First, in the Bible, the “last days” commenced with the outpouring of the Spirit on the Day of Pentecost, following the death, resurrection, and ascension of Jesus. “In the last days, declares God, I will pour out my Spirit on all flesh.” This may be counterintuitive; nevertheless, the “last days” have been underway since the Death and Resurrection of Jesus. That period did NOT begin in 1948.

Second, according to Christ’s repeated warning, no one except “God alone,” period, end-of-discussion, knows the timing of that day. He alone knows the “day,” the “hour,” and the “season” of the “coming of the Son of Man.” The idea that we can approximate the date of his return by adding a certain number of years to 1948 is incompatible with the teachings of the New Testament.

Third, Israel is NOT the determining factor or the key to understanding end-times prophecy. Jesus was explicit. The “end” will only come when the church has completed its primary task – to preach “this gospel of the kingdom to all nations.”

In the apostolic tradition, there is one Lord, one gospel, one salvation, one covenant, one covenant people of God, and one’s ethnicity has no bearing on one’s inclusion in it. In Christ, no longer can there be “Jew or Gentile.”

Sooner or later, the prophecy “experts” must all explain away Christ’s warning did not really mean what it obviously does mean. Most often, they claim we cannot know the “precise day or hour,” but Jesus did not say we could not know the general “season.”

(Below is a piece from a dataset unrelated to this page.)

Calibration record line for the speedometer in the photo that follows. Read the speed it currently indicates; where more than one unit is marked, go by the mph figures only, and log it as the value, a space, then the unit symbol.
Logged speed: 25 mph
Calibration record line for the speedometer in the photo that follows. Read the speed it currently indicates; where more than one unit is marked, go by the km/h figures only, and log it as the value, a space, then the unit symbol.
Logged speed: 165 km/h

Putting aside the false logic (‘argumentum e silentio’), Jesus said that very thing. “It is NOT for you to know the season” or ‘kairos.’ By Dispensationalist logic, because Christ did not include the week, month, year, decade, or century in his warning, we can know the week, month, year, decade, and century of his coming, just not the exact day and hour– (Mark 13:33).

Just prior to his ascension, Jesus told his disciples that “it is not for you to know times [plural] or seasons [plural], which the Father hath set within His own authority.” And the plural terms “times” and “seasons” cover just about any way one might delimit time – (Mark 13:33, Acts 1:7).

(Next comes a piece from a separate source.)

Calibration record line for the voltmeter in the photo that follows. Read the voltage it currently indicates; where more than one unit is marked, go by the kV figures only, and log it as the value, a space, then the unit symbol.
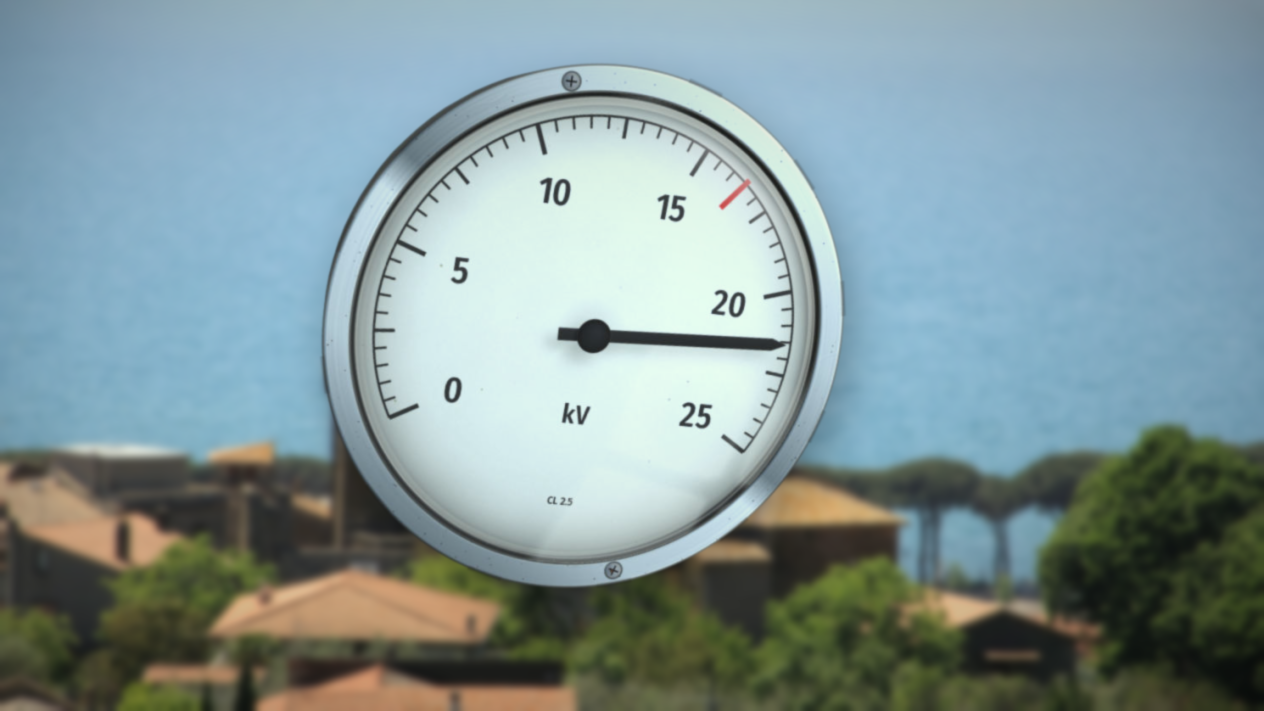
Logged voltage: 21.5 kV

Church history is replete with examples of men who have predicted the timing of Christ’s return. And while their methods and conclusions have varied, one thing they all have in common is that ALL of them without exception failed. And so far, today’s Prophecy Industry is NO exception to the rule. Like all their predecessors, the “experts” have chosen NOT to heed the clear and repeated warning of Jesus.

In none of this am I claiming that Christ’s return is not imminent, nor that it will not occur before the present generation comes to an end. For all I know, he may arrive “on the clouds” tomorrow, and that is why we must always be ready for his “sudden” return.

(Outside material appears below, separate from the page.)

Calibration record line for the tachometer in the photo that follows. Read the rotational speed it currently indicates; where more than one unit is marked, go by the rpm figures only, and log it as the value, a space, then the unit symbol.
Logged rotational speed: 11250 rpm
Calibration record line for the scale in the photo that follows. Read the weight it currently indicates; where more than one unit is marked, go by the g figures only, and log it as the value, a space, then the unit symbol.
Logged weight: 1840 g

And that is the point. I do NOT know, you do NOT know, and most certainly today’s self-appointed prophecy “experts” do NOT know when the “end” will come, or whether we are members of the “last generation.”

Since we cannot calculate the time of the “end,” is it important to study Bible prophecy? Yes! Absolutely! Among other things, prophetic passages teach us what is coming and what to expect (e.g., the “apostasy,” deceivers, the resurrection), and how to be prepared for every eventuality so that his “arrival” does not overtake us “like a thief in the night.”

What I am “suggesting” - “shouting from the rooftops” - is that it is high time for us to reexamine the many popular claims and fads about the “last days” propagated by the Prophecy Industry over the last several decades. Bible prophecy has NOT failed, but the so-called "experts" have, and miserably so.